Life Cycle Cost Analysis

The underlying life cycle concept [implemented in HDM-4], is the same for project, programme, and strategic analysis. In each case, the model predicts the life cycle pavement conditions and costs over a specified analysis period under a user specified scenario of circumstances. The primary cost set includes the cost of capital investment, maintenance, and vehicle operating costs, to which travel time costs can be added as an option. The societal costs of accidents, energy consumption and/or environmental pollution may also be included.

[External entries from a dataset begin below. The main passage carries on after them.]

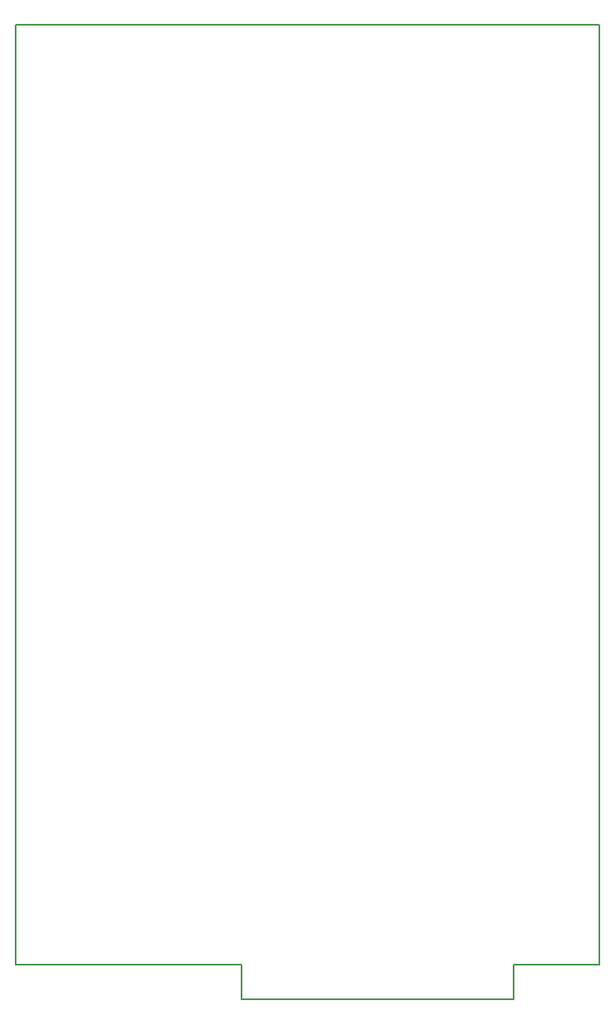
<source format=gbr>
G04 #@! TF.FileFunction,Profile,NP*
%FSLAX46Y46*%
G04 Gerber Fmt 4.6, Leading zero omitted, Abs format (unit mm)*
G04 Created by KiCad (PCBNEW 4.0.7) date 04/10/18 15:24:13*
%MOMM*%
%LPD*%
G01*
G04 APERTURE LIST*
%ADD10C,0.100000*%
%ADD11C,0.150000*%
G04 APERTURE END LIST*
D10*
D11*
X247600000Y-123050000D02*
X256400000Y-123050000D01*
X247600000Y-126600000D02*
X247600000Y-123050000D01*
X219600000Y-126600000D02*
X247600000Y-126600000D01*
X219600000Y-123050000D02*
X219600000Y-126600000D01*
X196400000Y-123050000D02*
X219600000Y-123050000D01*
X256400000Y-26600000D02*
X256400000Y-123050000D01*
X196400000Y-26600000D02*
X256400000Y-26600000D01*
X196400000Y-123050000D02*
X196400000Y-26600000D01*
M02*

</source>
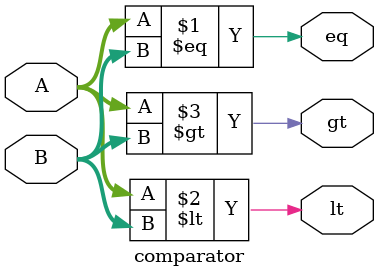
<source format=v>
module comparator (
    input   [31:0]    A,
    input   [31:0]    B,
    output            eq,
    output            lt,
    output            gt,
);
    assign eq = ( A == B ); 
    assign lt = ( A <  B ); 
    assign gt = ( A >  B ); 
endmodule
</source>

Interacting sets of costs, related to those incurred by the administration and those incurred by road users, are added together over time in discounted present values. Costs are determined by first predicting physical quantities of resource consumption and then multiplying those by their unit prices or costs. Economic benefits are then determined by comparing the total cost streams for various maintenance and construction alternatives with a base case [do nothing or do minimum alternative], usually representing minimal routine maintenance.

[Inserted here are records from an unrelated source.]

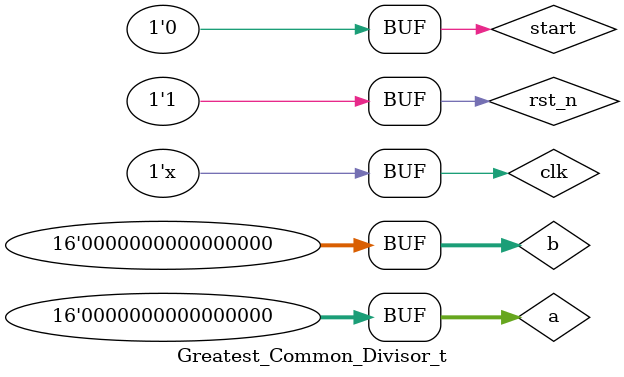
<source format=v>
`timescale 1ns/1ps

module Greatest_Common_Divisor_t;
    reg start = 0;
    reg [15:0] a = 0, b = 0;
    reg clk = 0;
    reg rst_n = 0;
    wire [15:0] gcd;
    wire done;

    parameter cyc = 4;
    always # (cyc/2) clk = ~clk;

    Greatest_Common_Divisor G1(
        .start(start),
        .a(a),
        .b(b),
        .clk(clk),
        .rst_n(rst_n),
        .gcd(gcd),
        .done(done)
    );

    
    integer i;
    initial begin
        #4 rst_n = 0;
        #8 rst_n = 1;
        #4 start = 1;
        a = 48;
        b = 36;
        #4 start = 0;
        a = 0;
        b = 0;
        #30
        #4 start = 1;
        a = 42;
        b = 108;
        #4 start = 0;
        a = 0;
        b = 0;
        #30
        #4 start = 1;
        a = 35;
        b = 63;
        #4 start = 0;
        a = 0;
        b = 0;
        #30
        #4 start = 1;
        a = 126;
        b = 56;
        #4 start = 0;
        a = 0;
        b = 0;
    end
endmodule
</source>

The value of life cycle cost analysis is that it provides a tool for evaluation of resource trade-offs and prioritisation for a longer period of years than is normally used for capital budgeting decisions. Road investments [periodic maintenance, capacity and safety improvements, and new works] have useful lives of 5-25 years. Expenditure decisions must weigh the trade-offs between ranges of investment cost values which would produce a range of consequences in terms of the rate of asset deterioration. The choices will impact road user costs and the total asset preservation costs over a relative long time horizon. Life cycle analysis evaluates streams of costs and benefits over the user specified time horizon.